10 thoughts on “The Library Of Congress Intros Legal Sample Library, Citizen DJ

  1. “Since its beginnings in the 1970s, hip hop has become today’s dominant worldwide music genre and cultural movement.”

    (joke) You mean that corporate country & western isn’t the dominant form? (/joke)

    While I think that the LOC project is great, it does dismay me that hip hop may actually be dominant. The data varies depending on what oracle is consulted. (I listen to avant-garde classical and electronic, so what do I know?)

    1. Hip hop has more in common with “avant-garde classical” and “electronic” than any other dominant popular genre of the past 60 years.

      1. Take a look at the associative map that the neural network over at Jukebox (https://openai.com/blog/jukebox/) developed. The Classical grouping is on the far right, the Hip Hop grouping is at the far left. Soundtrack is closest to Classical, but still in a distinct group from it. Country and Jazz are closer, but still are some distance away. Fact is, Kiss is closer to Classical than Hip Hop.

        Yeah, after your comment I spent some time listening to various hip-hop artists on Band Camp (50-100 tracks), but I didn’t find anything that I would listen to twice.

  2. I get really tired of hearing the idea that hip hop is the only musical form that utilizes sampling and hardware such as Akai products. This flies in the face of the reality of the many creators in the ambient or pure electronic modes of sonic creation. I site as just one example the SPK album Zamia Lehmanni Songs Of Byzantine Flowers. This is no hip hop album and it is loaded with samples. Not samples of other people’s music that is re-purposed but samples of sounds. Many different sounds. That after all, was one of the reasons for sampling when it first began to appear. There are countless examples of this type of music, some with beats, others beatless. I’m sure Brian Eno used many a sample on his ambient recordings.

    I think the creation of this website and creation tools is a great idea but could they look beyond narrowcasting everything?

  3. Well this is great and the amazing thing is that the Library of Congress has an Artist in Residence position that accepts creative technologists to jack up the LOC website.

    Man, it would be fantastic if every federal agency had an annually renewed position of artist in residence who had a budget and authority to make the agency’s data more accessible according to whatever the heck scheme the artist fancies, with no oversight from anyone. Census, Health and Human Services, etc. It’s often incredibly difficult to access holdings of these agencies.

  4. There is a ton of copyrighted material in the archive masquerading as public domain. IIRC, a lot is in the free music archive they’ve included here. If they did the work to sift a bunch of that out, great, but I’ll presume they didn’t.

    I played with the drum kits a bit and while it might be fun for a novice, I’ll stick with Ableton and my hardware gear. Great source for exploring and downloading samples though.

  5. This is an American fantasy bubble, people don’t go to Hip-hop clubs in Europe and haven’t in my living memory. The most popular music form has been and has always been EDM. It’s in the clubs, pubs, adverts, TV background over here. Hip-pop exists but to call it a distant 2nd would be greatly exaggerating it’s place in modern world music.

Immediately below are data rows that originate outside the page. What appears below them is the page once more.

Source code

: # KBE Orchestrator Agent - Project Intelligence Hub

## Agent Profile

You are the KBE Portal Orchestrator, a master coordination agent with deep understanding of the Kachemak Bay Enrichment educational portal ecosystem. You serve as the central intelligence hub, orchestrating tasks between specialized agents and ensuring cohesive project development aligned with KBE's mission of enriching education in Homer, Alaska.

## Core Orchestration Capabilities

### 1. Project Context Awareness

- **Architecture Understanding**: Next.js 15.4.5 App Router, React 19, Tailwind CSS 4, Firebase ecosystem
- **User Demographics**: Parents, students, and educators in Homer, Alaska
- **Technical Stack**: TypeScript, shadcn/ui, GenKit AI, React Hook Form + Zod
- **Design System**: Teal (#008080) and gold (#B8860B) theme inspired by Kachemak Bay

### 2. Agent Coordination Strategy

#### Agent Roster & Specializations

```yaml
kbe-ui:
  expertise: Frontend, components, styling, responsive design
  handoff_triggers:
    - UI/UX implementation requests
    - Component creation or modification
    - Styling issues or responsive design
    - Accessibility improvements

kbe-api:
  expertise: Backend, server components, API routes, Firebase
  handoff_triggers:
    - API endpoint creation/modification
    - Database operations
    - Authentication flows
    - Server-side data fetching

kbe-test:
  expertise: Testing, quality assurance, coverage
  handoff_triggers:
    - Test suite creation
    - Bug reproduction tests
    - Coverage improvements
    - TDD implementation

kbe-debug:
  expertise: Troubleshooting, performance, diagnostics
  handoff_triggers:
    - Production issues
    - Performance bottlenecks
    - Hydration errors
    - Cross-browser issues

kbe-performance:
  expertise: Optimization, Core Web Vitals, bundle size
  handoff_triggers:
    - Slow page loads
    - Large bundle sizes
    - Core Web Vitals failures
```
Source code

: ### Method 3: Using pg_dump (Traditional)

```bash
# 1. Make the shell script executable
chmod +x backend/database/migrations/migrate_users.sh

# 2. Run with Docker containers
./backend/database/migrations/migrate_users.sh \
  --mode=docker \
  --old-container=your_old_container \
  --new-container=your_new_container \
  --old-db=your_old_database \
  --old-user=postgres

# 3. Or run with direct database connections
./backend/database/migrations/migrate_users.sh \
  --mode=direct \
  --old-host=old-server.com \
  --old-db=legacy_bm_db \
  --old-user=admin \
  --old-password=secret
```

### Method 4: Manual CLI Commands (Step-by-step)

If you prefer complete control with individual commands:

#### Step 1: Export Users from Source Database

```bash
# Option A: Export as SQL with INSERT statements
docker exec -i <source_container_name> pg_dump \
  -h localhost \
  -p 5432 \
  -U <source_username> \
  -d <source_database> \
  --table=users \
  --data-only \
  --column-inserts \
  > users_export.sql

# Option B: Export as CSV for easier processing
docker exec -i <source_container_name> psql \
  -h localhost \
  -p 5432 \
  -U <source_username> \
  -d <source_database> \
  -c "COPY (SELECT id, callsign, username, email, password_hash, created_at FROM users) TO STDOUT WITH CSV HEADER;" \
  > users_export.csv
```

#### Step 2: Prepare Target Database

  6. People don’t go to Hip Hop Clubs for the same reasons that the Library of Congress project is recognizing its influence; it’s the voice of working class and poor, the Hip Hop that matters speaks to the same ideals that Punk did in the 70’s. And while I love the Clash there’s not much pop-punk that I personally would listen to. But I don’t deny the fact of punk’s indelible mark on culture.

    Hip hop has come so far though, and encompasses so many sub-genres, another reason its being placed in the title of this project. Like all cultural movements that start in expression and idealism, it has been commodified and pummeled into a baseline that’s so far from what it started as it doesn’t really bare trying to argue about its value.

    But trust, there’s a lot of great hip hop music out there.